◆ Text segment ◆
========================================
Alternate turret weapons is also a good idea, and in my very early builds of the remake, the turrets fired a moving projectile instead of a beam, so it would be interesting to have that as an option. The aliens repairing the human ships I'm not sure would work lore-wise, as according to the original lore those crashed ships are only suited for space combat, not air combat - that's why they're crashed on Fractalus.
--
@Lighthope One of the ideas I'm considering is the ability to have custom game modes, and part of that would be some options to control the terrain generation, so I expect that being able to control the height and complexity of the terrain would be part of this.
========================================
◆ Data ◆
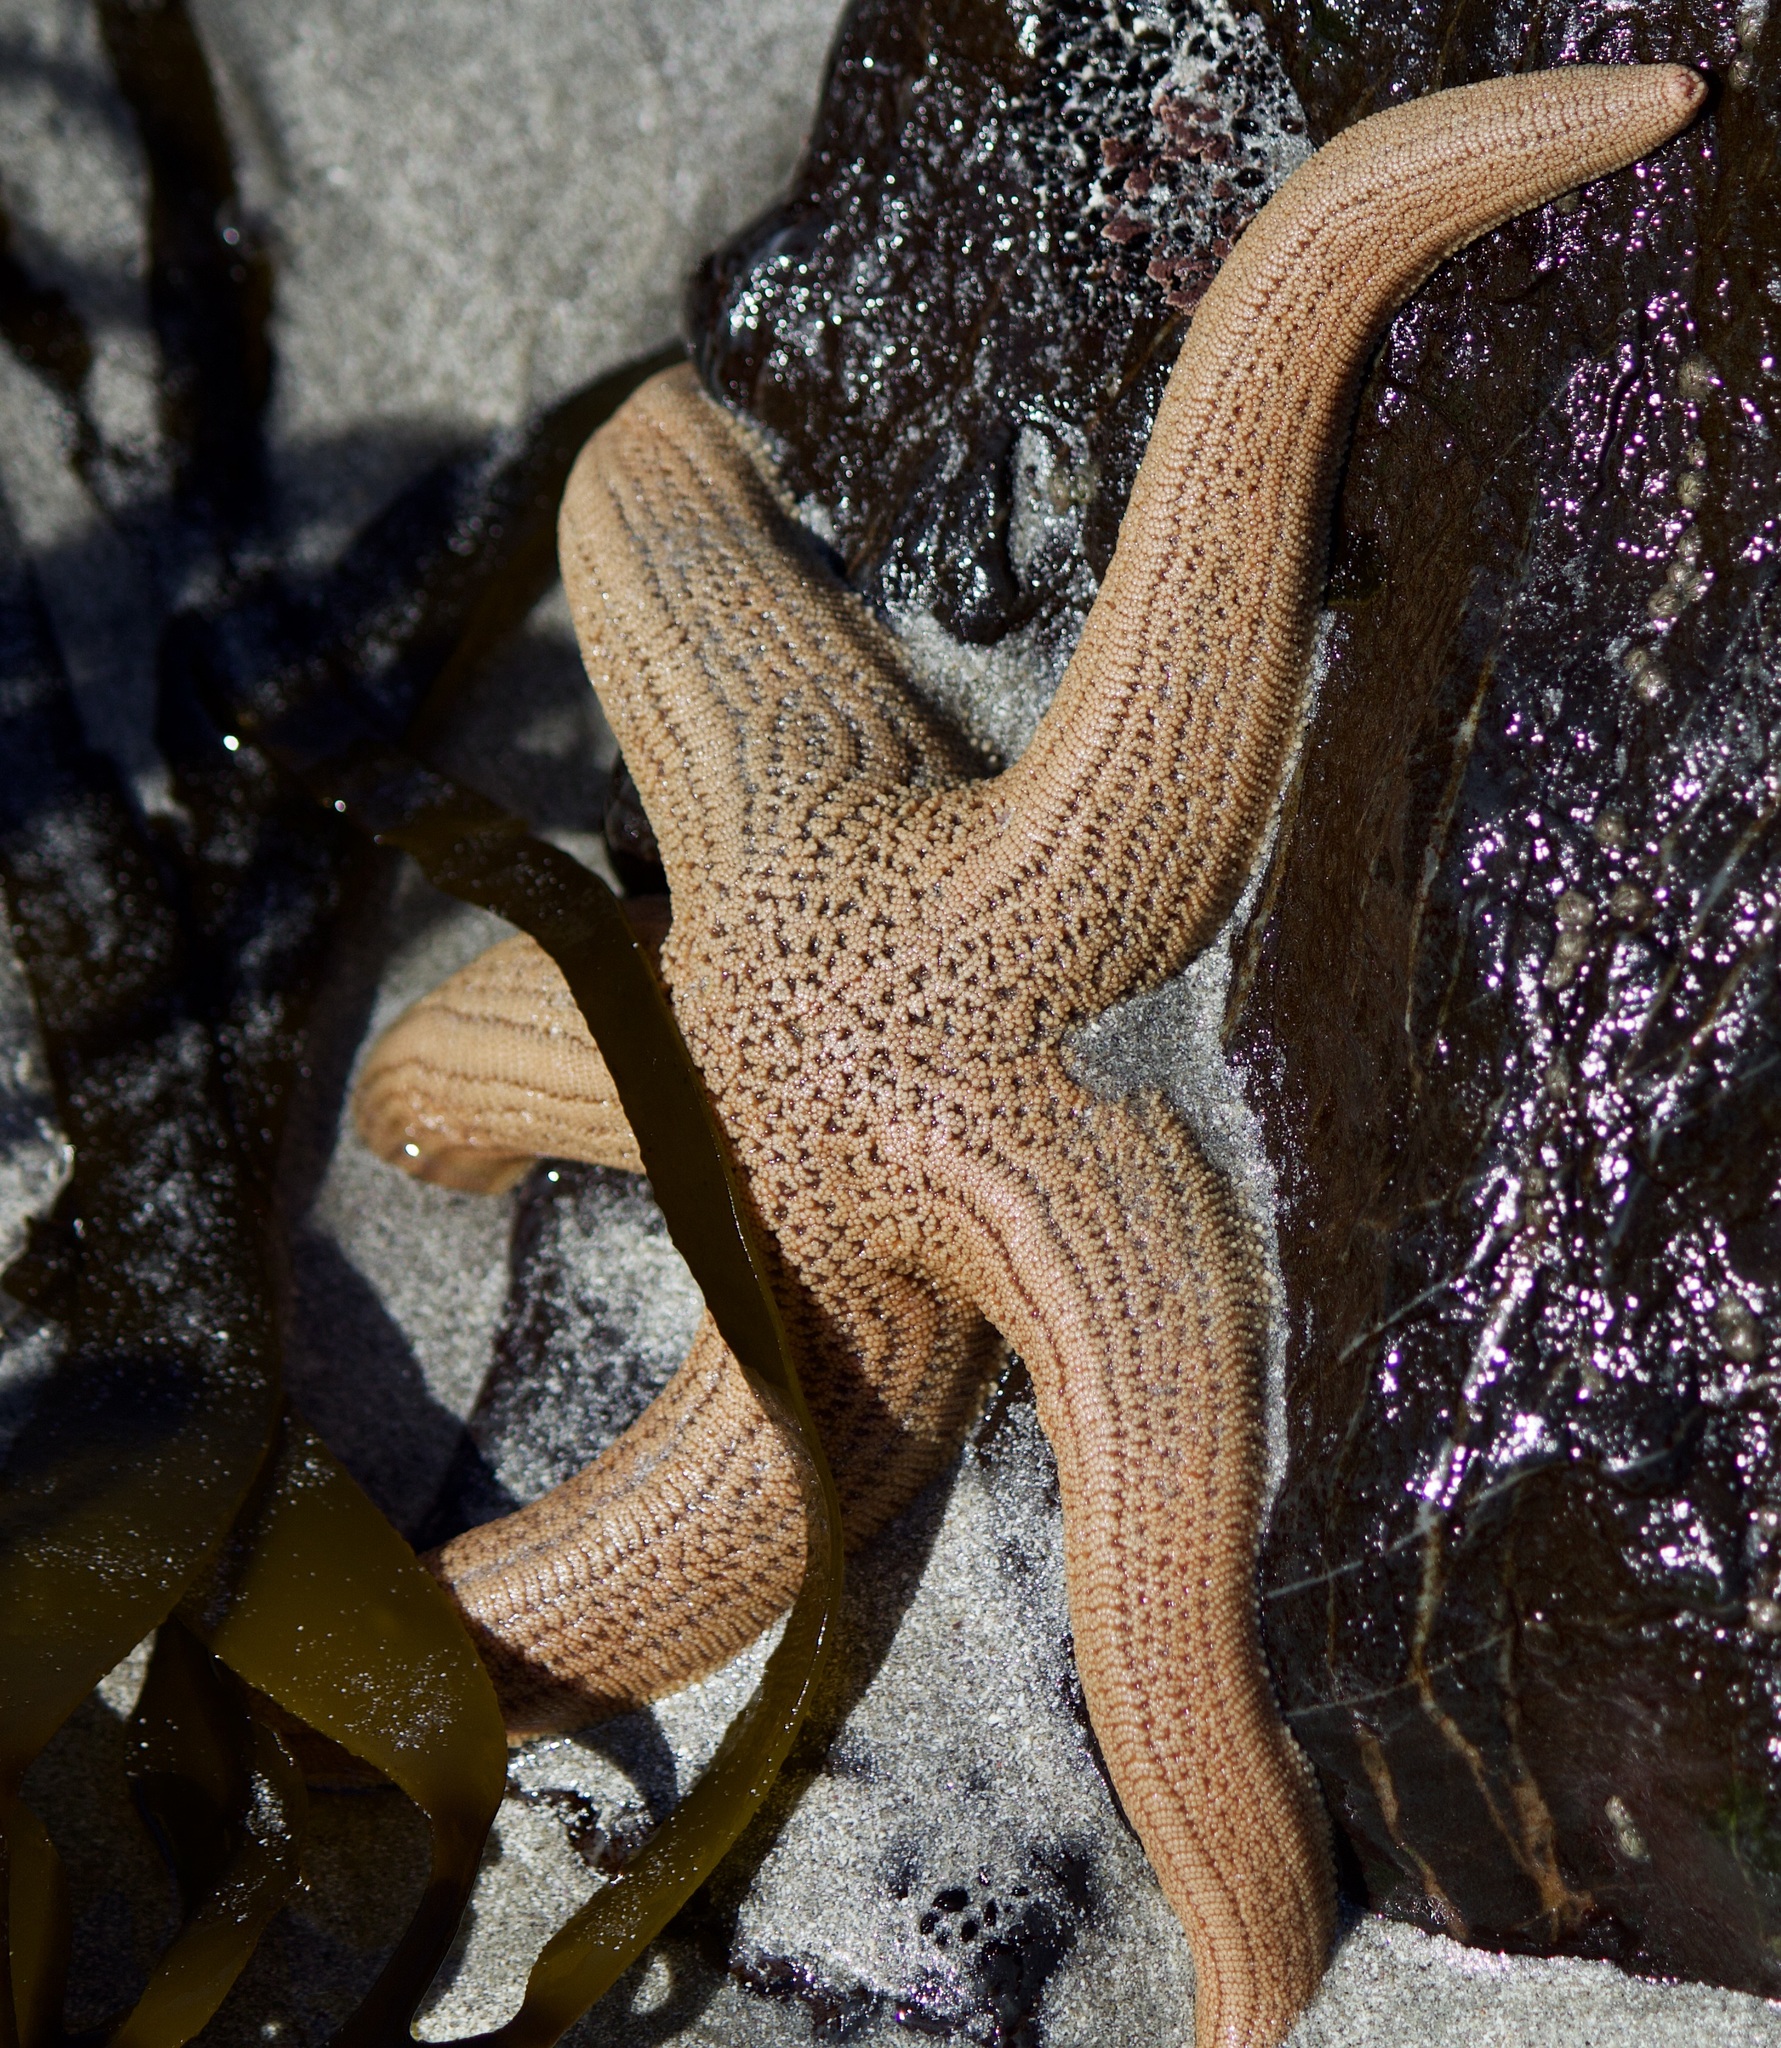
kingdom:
========================================
Extend the comments on the Fractalus remake past their last sentence. The listing comes from a separate source.

◆ Exercise output ◆
--
@Michael I considered caves during development of the remake, and I'd also like to see them, I think it would be an interesting technical thing to implement as the terrain is a small area that repeats infinitely, but I'm not sure of the best way to do them. Many years ago I made a small test project to render a cave the way Eidolon did it by rendering a terrain twice - once at its normal height but upside down to render the cave ceiling and walls, and again at a very short height but the right way up to render the floor, but if I were to do this it would result in an infinitely repeating cave world, which wouldn't work with the level entry/exit sequences in Fractalus, so I think the most sensible way to implement that would be with holes in the terrain with a cave mesh behind them, which would require significantly more work.
The idea for loading/idle screen animations with info sounds like it would be a neat addition to have. Showing an intro logo in the original style with the same music and blink might run me into some copyright/trademark issues, so I think I'll avoid implementing that one.
--
@Jammer777 Yep, the alien needs a jumpscare sound. This was one of the most common complaints about the 1.0.0 release, so the next build will definitely have some jumpscare sound, which I'm still working on getting right. I can also improve the airlock knocking sound, as it is still a bit hard to discern against the background ambience in some cases.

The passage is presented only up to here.